Determination of the Most Rational Variant of Bone Crushing Based on the Quality of the Crushing and Energy Consumption
Considering the operational parameters studied for finger and nose mill and hammer mill, when comparing the quality of crushing and their energy consumption, it was determined that the hammer mill has greater efficiency than the finger and nose mill (30% for the hammer mill and 12% for the finger and nose mills), in addition, the speed developed by the hammer mill during the milling process is higher than that of the finger and nose mills, which allows obtaining particles with a granulometry of the flour that meets the zootechnical requirement of pig feed. In reference to energy consumption, the finger and nose mill had higher consumption according to the increase in the intensity of the current, since the contact between the grinding organ and the material to be processed required more time in the grinding work, because it makes the crushing process slower and less efficient, due to its slower crushing speed.
CONCLUSIONS
In determining the physical-mechanical properties, it was observed that the scapula bone has greater hardness than that of the femur, so it requires greater effort during the grinding process, with the hammer mill behaving with better destructive capacity than the finger and nose mill.

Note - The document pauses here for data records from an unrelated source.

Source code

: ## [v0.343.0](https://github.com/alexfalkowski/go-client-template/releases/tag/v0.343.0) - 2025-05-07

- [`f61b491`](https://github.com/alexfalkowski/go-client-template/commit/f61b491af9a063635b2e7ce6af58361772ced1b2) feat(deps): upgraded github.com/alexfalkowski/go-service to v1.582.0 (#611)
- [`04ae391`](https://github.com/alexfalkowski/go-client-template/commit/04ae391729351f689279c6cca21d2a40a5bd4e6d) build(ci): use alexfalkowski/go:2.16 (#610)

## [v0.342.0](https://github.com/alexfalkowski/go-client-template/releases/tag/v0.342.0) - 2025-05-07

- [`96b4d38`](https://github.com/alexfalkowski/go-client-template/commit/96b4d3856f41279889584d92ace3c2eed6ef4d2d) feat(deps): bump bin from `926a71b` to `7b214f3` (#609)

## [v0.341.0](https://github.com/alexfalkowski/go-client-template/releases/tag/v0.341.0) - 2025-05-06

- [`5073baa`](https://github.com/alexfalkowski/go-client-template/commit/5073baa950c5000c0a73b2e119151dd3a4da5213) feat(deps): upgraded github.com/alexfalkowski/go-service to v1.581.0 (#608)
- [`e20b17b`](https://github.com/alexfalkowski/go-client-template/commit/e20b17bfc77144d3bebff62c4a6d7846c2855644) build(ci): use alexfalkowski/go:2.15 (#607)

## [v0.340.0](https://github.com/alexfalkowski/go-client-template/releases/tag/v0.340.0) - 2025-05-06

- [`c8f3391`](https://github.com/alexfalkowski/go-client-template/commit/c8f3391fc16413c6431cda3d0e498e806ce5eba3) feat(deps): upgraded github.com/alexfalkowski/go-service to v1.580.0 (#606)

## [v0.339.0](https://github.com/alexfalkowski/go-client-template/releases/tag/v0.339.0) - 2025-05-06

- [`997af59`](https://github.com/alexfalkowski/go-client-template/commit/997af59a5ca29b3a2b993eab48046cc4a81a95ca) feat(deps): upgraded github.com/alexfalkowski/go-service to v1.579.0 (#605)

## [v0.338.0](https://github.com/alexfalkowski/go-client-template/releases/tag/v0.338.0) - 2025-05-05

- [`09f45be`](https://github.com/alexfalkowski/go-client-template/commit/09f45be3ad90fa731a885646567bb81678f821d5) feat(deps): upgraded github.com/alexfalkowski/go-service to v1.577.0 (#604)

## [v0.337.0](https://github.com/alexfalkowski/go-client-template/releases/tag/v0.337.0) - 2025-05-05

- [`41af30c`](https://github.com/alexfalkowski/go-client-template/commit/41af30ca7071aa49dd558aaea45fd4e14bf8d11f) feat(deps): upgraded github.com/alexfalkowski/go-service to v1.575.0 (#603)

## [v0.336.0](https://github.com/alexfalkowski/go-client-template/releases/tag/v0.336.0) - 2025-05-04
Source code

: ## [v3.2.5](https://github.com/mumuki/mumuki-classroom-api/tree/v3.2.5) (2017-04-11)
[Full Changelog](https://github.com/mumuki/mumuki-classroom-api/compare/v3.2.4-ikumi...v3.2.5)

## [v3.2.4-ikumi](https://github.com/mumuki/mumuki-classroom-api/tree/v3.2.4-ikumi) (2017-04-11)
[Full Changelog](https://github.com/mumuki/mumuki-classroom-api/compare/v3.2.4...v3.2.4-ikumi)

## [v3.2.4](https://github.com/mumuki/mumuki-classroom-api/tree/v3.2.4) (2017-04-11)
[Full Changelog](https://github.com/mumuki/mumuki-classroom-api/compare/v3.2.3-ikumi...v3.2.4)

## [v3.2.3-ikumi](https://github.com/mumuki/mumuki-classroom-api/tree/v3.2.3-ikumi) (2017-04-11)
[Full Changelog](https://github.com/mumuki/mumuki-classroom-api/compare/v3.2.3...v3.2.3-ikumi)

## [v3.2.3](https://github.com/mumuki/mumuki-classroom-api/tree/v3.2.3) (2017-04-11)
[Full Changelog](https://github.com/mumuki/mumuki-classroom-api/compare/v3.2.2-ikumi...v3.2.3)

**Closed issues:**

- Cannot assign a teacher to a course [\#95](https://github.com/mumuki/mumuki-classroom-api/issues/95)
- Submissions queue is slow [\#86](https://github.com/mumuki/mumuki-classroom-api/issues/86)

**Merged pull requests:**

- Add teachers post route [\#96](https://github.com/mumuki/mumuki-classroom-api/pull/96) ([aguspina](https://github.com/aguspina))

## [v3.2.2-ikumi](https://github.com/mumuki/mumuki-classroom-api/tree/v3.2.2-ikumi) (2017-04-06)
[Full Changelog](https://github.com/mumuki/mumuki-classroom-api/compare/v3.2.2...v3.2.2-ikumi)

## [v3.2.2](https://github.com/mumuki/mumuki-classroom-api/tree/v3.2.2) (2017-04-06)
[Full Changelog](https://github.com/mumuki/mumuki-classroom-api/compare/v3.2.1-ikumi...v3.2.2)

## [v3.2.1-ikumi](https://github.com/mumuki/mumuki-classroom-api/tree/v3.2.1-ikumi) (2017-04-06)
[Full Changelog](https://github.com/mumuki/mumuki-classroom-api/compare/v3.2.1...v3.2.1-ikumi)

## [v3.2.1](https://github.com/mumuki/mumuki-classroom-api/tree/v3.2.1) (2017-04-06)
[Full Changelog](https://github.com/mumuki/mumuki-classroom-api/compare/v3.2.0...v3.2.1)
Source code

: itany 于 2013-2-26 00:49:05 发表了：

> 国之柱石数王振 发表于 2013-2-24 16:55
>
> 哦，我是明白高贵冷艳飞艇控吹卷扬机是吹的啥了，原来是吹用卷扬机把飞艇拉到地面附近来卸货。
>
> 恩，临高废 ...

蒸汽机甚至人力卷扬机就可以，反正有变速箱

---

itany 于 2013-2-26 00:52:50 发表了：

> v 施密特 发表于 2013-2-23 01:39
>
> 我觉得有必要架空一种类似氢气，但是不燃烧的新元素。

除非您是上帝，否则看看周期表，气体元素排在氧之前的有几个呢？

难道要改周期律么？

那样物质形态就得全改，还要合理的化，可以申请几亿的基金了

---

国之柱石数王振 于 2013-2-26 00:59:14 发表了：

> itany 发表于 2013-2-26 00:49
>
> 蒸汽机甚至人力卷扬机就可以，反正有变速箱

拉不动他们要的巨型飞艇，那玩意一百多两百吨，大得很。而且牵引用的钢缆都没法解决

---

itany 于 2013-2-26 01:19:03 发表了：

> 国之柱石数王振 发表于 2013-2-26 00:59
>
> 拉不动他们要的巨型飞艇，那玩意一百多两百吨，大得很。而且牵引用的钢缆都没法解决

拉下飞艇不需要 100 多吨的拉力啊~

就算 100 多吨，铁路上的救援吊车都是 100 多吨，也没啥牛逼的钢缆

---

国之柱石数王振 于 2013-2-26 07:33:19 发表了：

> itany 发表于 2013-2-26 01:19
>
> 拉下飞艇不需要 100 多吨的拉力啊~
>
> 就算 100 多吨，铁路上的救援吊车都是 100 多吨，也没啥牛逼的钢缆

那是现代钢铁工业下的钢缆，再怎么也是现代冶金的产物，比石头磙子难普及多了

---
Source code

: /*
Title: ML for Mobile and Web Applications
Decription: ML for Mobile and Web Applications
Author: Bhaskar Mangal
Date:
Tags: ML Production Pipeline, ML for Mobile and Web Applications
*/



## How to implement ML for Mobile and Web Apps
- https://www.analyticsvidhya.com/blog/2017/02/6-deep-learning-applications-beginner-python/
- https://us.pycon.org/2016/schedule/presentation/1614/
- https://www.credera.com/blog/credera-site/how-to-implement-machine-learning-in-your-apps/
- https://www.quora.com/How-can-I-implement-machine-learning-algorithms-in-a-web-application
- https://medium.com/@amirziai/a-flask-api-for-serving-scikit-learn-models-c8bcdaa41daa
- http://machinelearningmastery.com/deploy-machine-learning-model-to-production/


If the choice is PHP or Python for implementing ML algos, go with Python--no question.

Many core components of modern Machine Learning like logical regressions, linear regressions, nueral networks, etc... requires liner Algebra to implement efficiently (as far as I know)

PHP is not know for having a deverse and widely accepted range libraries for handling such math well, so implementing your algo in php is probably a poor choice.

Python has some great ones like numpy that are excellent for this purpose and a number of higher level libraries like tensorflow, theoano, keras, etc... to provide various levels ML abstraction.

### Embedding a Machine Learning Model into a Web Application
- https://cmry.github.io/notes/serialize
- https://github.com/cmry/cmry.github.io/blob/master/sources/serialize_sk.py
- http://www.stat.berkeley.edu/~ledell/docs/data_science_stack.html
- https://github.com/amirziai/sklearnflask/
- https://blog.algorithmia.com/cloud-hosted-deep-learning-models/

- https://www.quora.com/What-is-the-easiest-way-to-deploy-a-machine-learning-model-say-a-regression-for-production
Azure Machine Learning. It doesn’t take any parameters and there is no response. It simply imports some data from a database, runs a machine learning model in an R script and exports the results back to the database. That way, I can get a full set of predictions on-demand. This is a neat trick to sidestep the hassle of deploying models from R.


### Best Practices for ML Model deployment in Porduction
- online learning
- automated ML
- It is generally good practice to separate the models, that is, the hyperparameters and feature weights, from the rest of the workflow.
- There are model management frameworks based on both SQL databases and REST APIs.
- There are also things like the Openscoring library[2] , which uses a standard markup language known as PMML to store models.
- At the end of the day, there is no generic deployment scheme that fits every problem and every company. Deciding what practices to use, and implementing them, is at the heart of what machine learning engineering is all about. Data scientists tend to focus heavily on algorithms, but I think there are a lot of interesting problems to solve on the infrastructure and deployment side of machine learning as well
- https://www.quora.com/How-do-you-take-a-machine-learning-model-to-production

The highest energy consumption was observed with the finger and nose mill, caused by the contact between the crushing organ and the processed bones, requiring a longer time in the grinding process, being less efficient and slower than the hammer mill.
The actual productivity of the hammer mill was higher than that of the finger and nose mill during the process of grinding of the scapula and femur bones, so to obtain bone meal the hammer mill was more efficient with a 30%.
The quality of the flour obtained from the zootechnical requirement established for feeding pigs with concentrated feed, better results were obtained with the hammer mill.